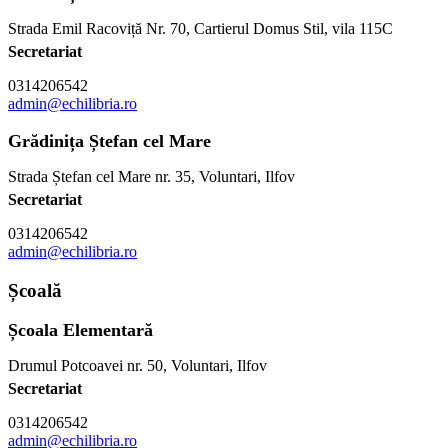
Strada Emil Racoviță Nr. 70, Cartierul Domus Stil, vila 115C
Secretariat
0314206542
admin@echilibria.ro
Grădinița Ștefan cel Mare
Strada Ștefan cel Mare nr. 35, Voluntari, Ilfov
Secretariat
0314206542
admin@echilibria.ro
Școală
Școala Elementară
Drumul Potcoavei nr. 50, Voluntari, Ilfov
Secretariat
0314206542
admin@echilibria.ro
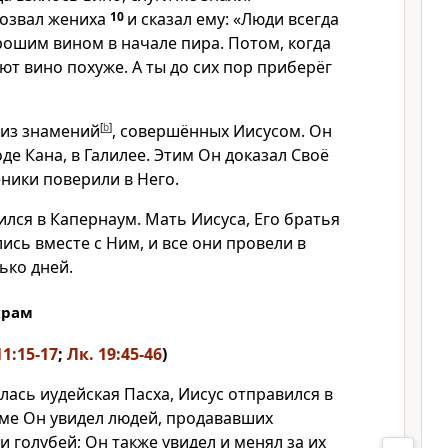
дозвал жениха
10
и сказал ему: «Люди всегда
рошим вином в начале пира. Потом, когда
ют вино похуже. А ты до сих пор приберёг
 из знамений
[
b
]
, совершённых Иисусом. Он
оде Кана, в Галилее. Этим Он доказал Своё
ченики поверили в Него.
лся в Капернаум. Мать Иисуса, Его братья
ись вместе с Ним, и все они провели в
ько дней.
храм
11:15-17
;
Лк. 19:45-46
)
лась иудейская Пасха, Иисус отправился в
аме Он увидел людей, продававших
и голубей; Он также увидел и менял за их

(DIRECTIONS)
Return, exactly as written, only those lines that run from the one with "совершённых Иисусом. Он" to the last line of the data, both of those lines included.

(WRITTEN SOLUTION)
, совершённых Иисусом. Он
оде Кана, в Галилее. Этим Он доказал Своё
ченики поверили в Него.
лся в Капернаум. Мать Иисуса, Его братья
ись вместе с Ним, и все они провели в
ько дней.
храм
11:15-17
;
Лк. 19:45-46
)
лась иудейская Пасха, Иисус отправился в
аме Он увидел людей, продававших
и голубей; Он также увидел и менял за их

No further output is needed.